The next and final entries all belonged to the winter which he spent in the barn.

On Christmas Eve:—

“Life will never be better or nobler, nor has ever been, than here at this instant in my breast. But—may I never be content to know it lest to-morrow and to-morrow and to-morrow be the less for it.”

Then:—

“What is man? One moment he is a prayer, another a flower of God, another a flame to consume he knows not what save that it is himself. And, again, he is but a dungeon in which an infant’s cry is echoing. One day I saw soldiers, and I was nothing but, as it were, a sea-shell to record the clattering hoofs, the scarlet, the shattering trumpet.

“The children have a doll that was given to them. They are talking to it and about it—as I talk to and about another man.

“I heard the wind rustle in the dead leaves this morning, I heard it rustle over my grave, and over the world’s, and over the embers of all the stars, and I was not afraid.

“What name has my beautiful barn in heaven? In it was born a man in the sight of his brothers and sisters. God has told me my seed shall be multiplied as the sands of the sea. Can it be that out of this barn will grow the regeneration of the world, or will the forgotten memory of it trouble the well-being of some citizen far hence in time and so give birth to a flame, a prayer, a rose out of the soul of him? It is cold, yes, but the frost is one of the angels.

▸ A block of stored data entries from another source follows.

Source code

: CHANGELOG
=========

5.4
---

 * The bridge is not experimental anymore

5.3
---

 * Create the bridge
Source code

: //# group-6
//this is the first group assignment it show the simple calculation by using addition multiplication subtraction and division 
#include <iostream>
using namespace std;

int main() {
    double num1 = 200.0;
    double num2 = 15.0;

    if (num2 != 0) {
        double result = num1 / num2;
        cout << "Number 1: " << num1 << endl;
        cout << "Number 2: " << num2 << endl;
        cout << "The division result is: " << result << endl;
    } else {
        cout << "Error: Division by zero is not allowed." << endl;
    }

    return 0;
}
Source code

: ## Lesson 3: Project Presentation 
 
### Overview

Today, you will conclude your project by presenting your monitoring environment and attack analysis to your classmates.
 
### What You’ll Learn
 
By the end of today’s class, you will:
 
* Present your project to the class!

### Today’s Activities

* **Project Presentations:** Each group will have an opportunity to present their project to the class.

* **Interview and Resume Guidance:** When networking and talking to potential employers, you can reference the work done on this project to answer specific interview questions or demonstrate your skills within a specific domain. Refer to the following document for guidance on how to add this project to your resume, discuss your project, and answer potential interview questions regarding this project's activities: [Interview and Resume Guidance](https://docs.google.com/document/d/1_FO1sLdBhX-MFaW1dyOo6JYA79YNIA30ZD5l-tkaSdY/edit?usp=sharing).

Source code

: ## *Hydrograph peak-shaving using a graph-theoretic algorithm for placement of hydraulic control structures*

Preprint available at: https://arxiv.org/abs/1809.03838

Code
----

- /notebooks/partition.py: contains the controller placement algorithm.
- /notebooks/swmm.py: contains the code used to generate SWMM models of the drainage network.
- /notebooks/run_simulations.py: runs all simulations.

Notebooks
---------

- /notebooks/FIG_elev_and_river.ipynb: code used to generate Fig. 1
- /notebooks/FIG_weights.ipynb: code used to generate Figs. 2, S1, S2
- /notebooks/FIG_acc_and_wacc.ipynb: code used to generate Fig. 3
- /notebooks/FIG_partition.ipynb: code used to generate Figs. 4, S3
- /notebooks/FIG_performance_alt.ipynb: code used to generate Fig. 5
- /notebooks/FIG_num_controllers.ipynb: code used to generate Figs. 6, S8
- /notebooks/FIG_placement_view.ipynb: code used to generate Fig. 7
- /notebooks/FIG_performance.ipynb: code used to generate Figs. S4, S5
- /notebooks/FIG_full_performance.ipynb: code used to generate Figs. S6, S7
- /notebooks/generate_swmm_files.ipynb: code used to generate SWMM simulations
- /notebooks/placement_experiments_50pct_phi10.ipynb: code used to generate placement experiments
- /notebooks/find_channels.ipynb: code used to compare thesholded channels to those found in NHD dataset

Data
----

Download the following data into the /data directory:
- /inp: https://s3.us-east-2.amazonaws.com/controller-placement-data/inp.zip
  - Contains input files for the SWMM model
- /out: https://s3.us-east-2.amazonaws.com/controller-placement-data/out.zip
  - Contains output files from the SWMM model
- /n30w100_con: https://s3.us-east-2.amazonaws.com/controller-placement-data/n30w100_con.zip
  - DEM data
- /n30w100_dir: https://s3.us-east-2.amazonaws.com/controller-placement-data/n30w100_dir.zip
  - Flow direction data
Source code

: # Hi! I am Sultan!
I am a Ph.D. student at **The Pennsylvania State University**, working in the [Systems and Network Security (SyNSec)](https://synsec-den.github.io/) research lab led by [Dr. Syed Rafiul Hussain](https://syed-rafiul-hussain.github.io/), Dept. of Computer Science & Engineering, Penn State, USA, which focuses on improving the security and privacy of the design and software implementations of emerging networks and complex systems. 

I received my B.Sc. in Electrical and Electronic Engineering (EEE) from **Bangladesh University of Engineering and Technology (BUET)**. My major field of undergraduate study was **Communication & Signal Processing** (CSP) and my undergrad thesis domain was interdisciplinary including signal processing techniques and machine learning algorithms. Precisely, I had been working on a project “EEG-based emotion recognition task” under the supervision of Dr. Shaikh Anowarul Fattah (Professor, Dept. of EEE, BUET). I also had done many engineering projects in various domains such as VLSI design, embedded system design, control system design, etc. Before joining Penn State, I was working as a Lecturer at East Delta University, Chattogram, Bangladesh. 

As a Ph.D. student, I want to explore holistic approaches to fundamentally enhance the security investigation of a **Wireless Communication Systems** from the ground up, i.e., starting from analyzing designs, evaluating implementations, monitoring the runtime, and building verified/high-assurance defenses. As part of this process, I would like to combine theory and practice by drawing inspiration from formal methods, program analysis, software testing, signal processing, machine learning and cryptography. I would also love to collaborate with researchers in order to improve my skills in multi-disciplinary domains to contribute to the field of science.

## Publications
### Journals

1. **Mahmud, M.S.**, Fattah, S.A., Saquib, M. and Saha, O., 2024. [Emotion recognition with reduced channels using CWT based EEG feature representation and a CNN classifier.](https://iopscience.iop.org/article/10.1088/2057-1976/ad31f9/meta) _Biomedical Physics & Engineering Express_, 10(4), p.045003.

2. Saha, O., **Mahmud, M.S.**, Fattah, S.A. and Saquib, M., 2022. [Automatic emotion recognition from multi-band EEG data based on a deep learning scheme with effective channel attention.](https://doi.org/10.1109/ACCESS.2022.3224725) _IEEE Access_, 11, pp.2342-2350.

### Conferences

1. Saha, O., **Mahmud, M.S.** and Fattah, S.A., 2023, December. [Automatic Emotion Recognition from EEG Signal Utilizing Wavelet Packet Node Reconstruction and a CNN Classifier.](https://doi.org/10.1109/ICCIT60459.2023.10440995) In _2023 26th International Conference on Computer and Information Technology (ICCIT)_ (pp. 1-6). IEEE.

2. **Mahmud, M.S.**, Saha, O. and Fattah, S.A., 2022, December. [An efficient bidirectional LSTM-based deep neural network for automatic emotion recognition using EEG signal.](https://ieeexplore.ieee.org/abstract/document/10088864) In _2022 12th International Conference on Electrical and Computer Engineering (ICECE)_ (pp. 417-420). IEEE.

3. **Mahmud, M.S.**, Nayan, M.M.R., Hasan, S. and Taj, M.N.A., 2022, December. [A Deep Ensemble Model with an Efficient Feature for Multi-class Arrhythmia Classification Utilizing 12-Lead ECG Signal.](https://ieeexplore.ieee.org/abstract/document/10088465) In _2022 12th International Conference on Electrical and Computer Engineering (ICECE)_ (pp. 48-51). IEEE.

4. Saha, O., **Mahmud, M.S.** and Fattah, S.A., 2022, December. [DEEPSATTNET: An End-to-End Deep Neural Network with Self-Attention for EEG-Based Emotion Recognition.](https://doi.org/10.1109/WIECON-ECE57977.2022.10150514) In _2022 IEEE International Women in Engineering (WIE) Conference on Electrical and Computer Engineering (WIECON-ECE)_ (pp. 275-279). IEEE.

“A doctor has been here, a man not used to our life. He too felt that it was cold. He said that little Francis—whom Mary calls Albert Edward—is ill and may die. If he does, then it may be from the corpse of an infant the saviour of society will be born.”

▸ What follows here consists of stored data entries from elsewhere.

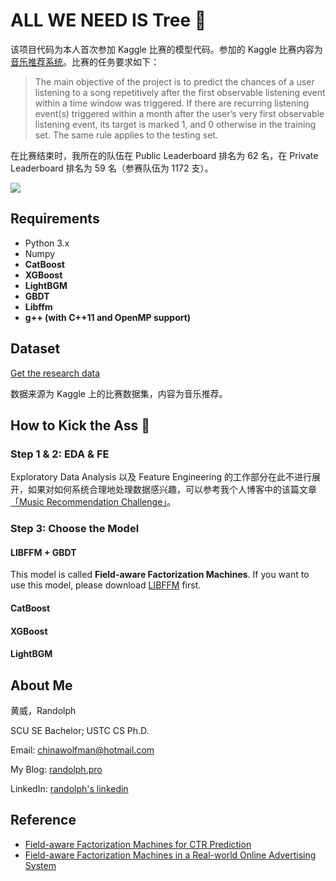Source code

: # ALL WE NEED IS Tree 🌲

该项目代码为本人首次参加 Kaggle 比赛的模型代码。参加的 Kaggle 比赛内容为[音乐推荐系统](https://www.kaggle.com/c/kkbox-music-recommendation-challenge)。比赛的任务要求如下：

>  The main objective of the project is to predict the chances of a user listening to a song repetitively after the first observable listening event within a time window was triggered. If there are recurring listening event(s) triggered within a month after the user’s very first observable listening event, its target is marked 1, and 0 otherwise in the training set. The same rule applies to the testing set.

在比赛结束时，我所在的队伍在 Public Leaderboard 排名为 62 名，在 Private Leaderboard 排名为 59 名（参赛队伍为 1172 支）。

![](https://farm5.staticflickr.com/4727/25262275988_b4b3986aef_o.png)

## Requirements

- Python 3.x
- Numpy
- **CatBoost**
- **XGBoost**
- **LightBGM**
- **GBDT**
- **Libffm**
- **g++ (with C++11 and OpenMP support)**

## Dataset

[Get the research data](https://www.kaggle.com/c/kkbox-music-recommendation-challenge)

数据来源为 Kaggle 上的比赛数据集，内容为音乐推荐。

## How to Kick the Ass 👾


### Step 1 & 2: EDA & FE
Exploratory Data Analysis 以及 Feature Engineering 的工作部分在此不进行展开，如果对如何系统合理地处理数据感兴趣，可以参考我个人博客中的该篇文章[「Music Recommendation Challenge」](http://randolph.pro/2017/12/17/%E3%80%8CKaggle%E3%80%8DMusic%20Recommendation%20Challenge/)。

### Step 3: Choose the Model

#### LIBFFM + GBDT

This model is called **Field-aware Factorization Machines**. If you want to use this model, please download [LIBFFM](http://www.csie.ntu.edu.tw/~r01922136/libffm) first.

#### CatBoost


#### XGBoost

#### LightBGM




## About Me

黄威，Randolph

SCU SE Bachelor; USTC CS Ph.D.

Email: chinawolfman@hotmail.com

My Blog: [randolph.pro](http://randolph.pro)

LinkedIn: [randolph's linkedin](https://www.linkedin.com/in/randolph-%E9%BB%84%E5%A8%81/)

## Reference

- [Field-aware Factorization Machines for CTR Prediction](http://ntucsu.csie.ntu.edu.tw/~cjlin/papers/ffm.pdf)
- [Field-aware Factorization Machines in a Real-world Online Advertising System](https://arxiv.org/pdf/1701.04099.pdf)
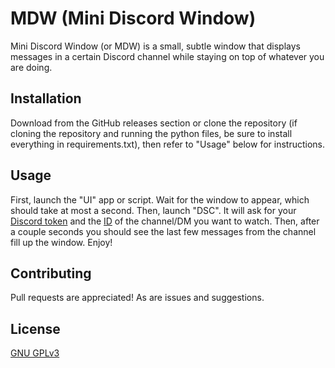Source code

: # MDW (Mini Discord Window)

Mini Discord Window (or MDW) is a small, subtle window that displays messages in a certain Discord channel while staying on top of whatever you are doing.

## Installation

Download from the GitHub releases section or clone the repository (if cloning the repository and running the python files, be sure to install everything in requirements.txt), then refer to "Usage" below for instructions.

## Usage

First, launch the "UI" app or script. Wait for the window to appear, which should take at most a second. Then, launch "DSC". It will ask for your [Discord token](https://github.com/Tyrrrz/DiscordChatExporter/wiki/Obtaining-Token-and-Channel-IDs#how-to-get-a-user-token) and the [ID](https://github.com/Tyrrrz/DiscordChatExporter/wiki/Obtaining-Token-and-Channel-IDs#how-to-get-a-server-id-or-a-server-channel-id) of the channel/DM you want to watch. Then, after a couple seconds you should see the last few messages from the channel fill up the window. Enjoy!

## Contributing
Pull requests are appreciated! As are issues and suggestions.

## License
[GNU GPLv3](https://choosealicense.com/licenses/gpl-3.0/)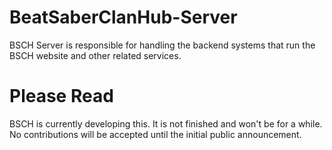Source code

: # BeatSaberClanHub-Server
BSCH Server is responsible for handling the backend systems that run the BSCH website and other related services.

# Please Read
BSCH is currently developing this. It is not finished and won't be for a while. No contributions will be accepted until the initial public announcement.
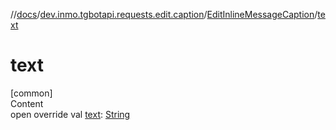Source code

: //[docs](../../../index.md)/[dev.inmo.tgbotapi.requests.edit.caption](../index.md)/[EditInlineMessageCaption](index.md)/[text](text.md)



# text  
[common]  
Content  
open override val [text](text.md): [String](https://kotlinlang.org/api/latest/jvm/stdlib/kotlin/-string/index.html)  




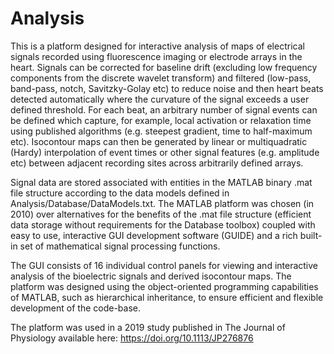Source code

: # Analysis
This is a platform designed for interactive analysis of maps of electrical signals recorded using fluorescence imaging or electrode arrays in the heart. Signals can be corrected for baseline drift (excluding low frequency components from the discrete wavelet transform) and filtered (low-pass, band-pass, notch, Savitzky-Golay etc) to reduce noise and then heart beats detected automatically where the curvature of the signal exceeds a user defined threshold. For each beat, an arbitrary number of signal events can be defined which capture, for example, local activation or relaxation time using published algorithms (e.g. steepest gradient, time to half-maximum etc). Isocontour maps can then be generated by linear or multiquadratic (Hardy) interpolation of event times or other signal features (e.g. amplitude etc) between adjacent recording sites across arbitrarily defined arrays. 

Signal data are stored associated with entities in the MATLAB binary .mat file structure according to the data models defined in Analysis/Database/DataModels.txt. The MATLAB platform was chosen (in 2010) over alternatives for the benefits of the .mat file structure (efficient data storage without requirements for the Database toolbox) coupled with easy to use, interactive GUI development software (GUIDE) and a rich built-in set of mathematical signal processing functions. 

The GUI consists of 16 individual control panels for viewing and interactive analysis of the bioelectric signals and derived isocontour maps. The platform was designed using the object-oriented programming capabilities of MATLAB, such as hierarchical inheritance, to ensure efficient and flexible development of the code-base. 

The platform was used in a 2019 study published in The Journal of Physiology available here: https://doi.org/10.1113/JP276876
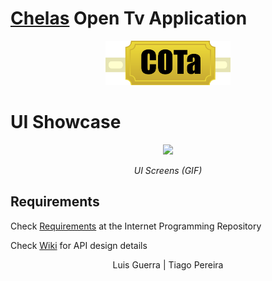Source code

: # [Chelas](https://www.google.com/maps/place/Chelas/@38.755486,-9.1158788,17z/data=!4m5!3m4!1s0xd1933cd1402f675:0x819760e6c49ca43b!8m2!3d38.7554893!4d-9.1139236) Open Tv Application

<p align="center">
<img src="https://github.com/TiagoPereira06/EDU_Cota/blob/43592/client/src/images/logo.png" width="200">
</p>

# UI Showcase

<p align="center">
<img src="https://github.com/TiagoPereira06/EDU_Cota/blob/43592/docs/screenshots.gif" width="800">
</p>

<p align="center"><i>UI Screens (GIF)</i></p>


## **Requirements**

Check [Requirements](https://github.com/isel-leic-pi/PI-1920v-LI51N/wiki/TrabalhoPr%C3%A1tico) at the Internet Programming Repository

Check [Wiki](https://github.com/TiagoPereira06/EDU_Cota/wiki) for API design details

<p align="center">
Luis Guerra | Tiago Pereira
</p>
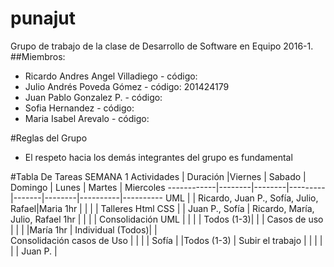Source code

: # punajut
Grupo de trabajo de la clase de Desarrollo de Software en Equipo 2016-1.
##Miembros:
* Ricardo Andres Angel Villadiego - código:
* Julio Andrés Poveda Gómez - código: 201424179
* Juan Pablo Gonzalez P. - código:
* Sofia Hernandez - código:
* Maria Isabel Arevalo - código:
 

#Reglas del Grupo
* El respeto hacia los demás integrantes del grupo es fundamental

#Tabla De Tareas SEMANA 1
Actividades | Duración |Viernes | Sabado | Domingo | Lunes | Martes | Miercoles 
------------|--------|--------|---------|-------|--------|----------|----------
UML      |        | Ricardo, Juan P., Sofía, Julio, Rafael|Maria 1hr         |       |        |          |
Talleres Html CSS |       | Juan P., Sofía | Ricardo, María, Julio, Rafael 1hr |         |       |        |
Consolidación UML |       |        |         | Todos (1-3)|       |        |
Casos de uso |       |        |         |María 1hr | Individual (Todos)|          |                        
Consolidación casos de Uso |       |        |         |    Sofía  |       |Todos (1-3)            |
Subir el trabajo |       |        |         |          |       | Juan P.             |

These were the last words. On the day after the doctor’s visit the arrest was made. Arthur Aubrey Bishopstone and two of the children died in the infirmary of the prison. Francis Albert Edward, born at Lone Barn on Christmas Day, recovered from the effects of his birth and left the workhouse at the end of June with his mother and four brothers. I believe that after Lone Barn there was nothing they missed less than Arthur Aubrey Bishopstone. If they had been given to considering such matters, they would have said that he ought to have lived solitary and let his hair grow in Wayland’s Smithy instead of marrying and begetting seven children, of whom only two were able to die in infancy.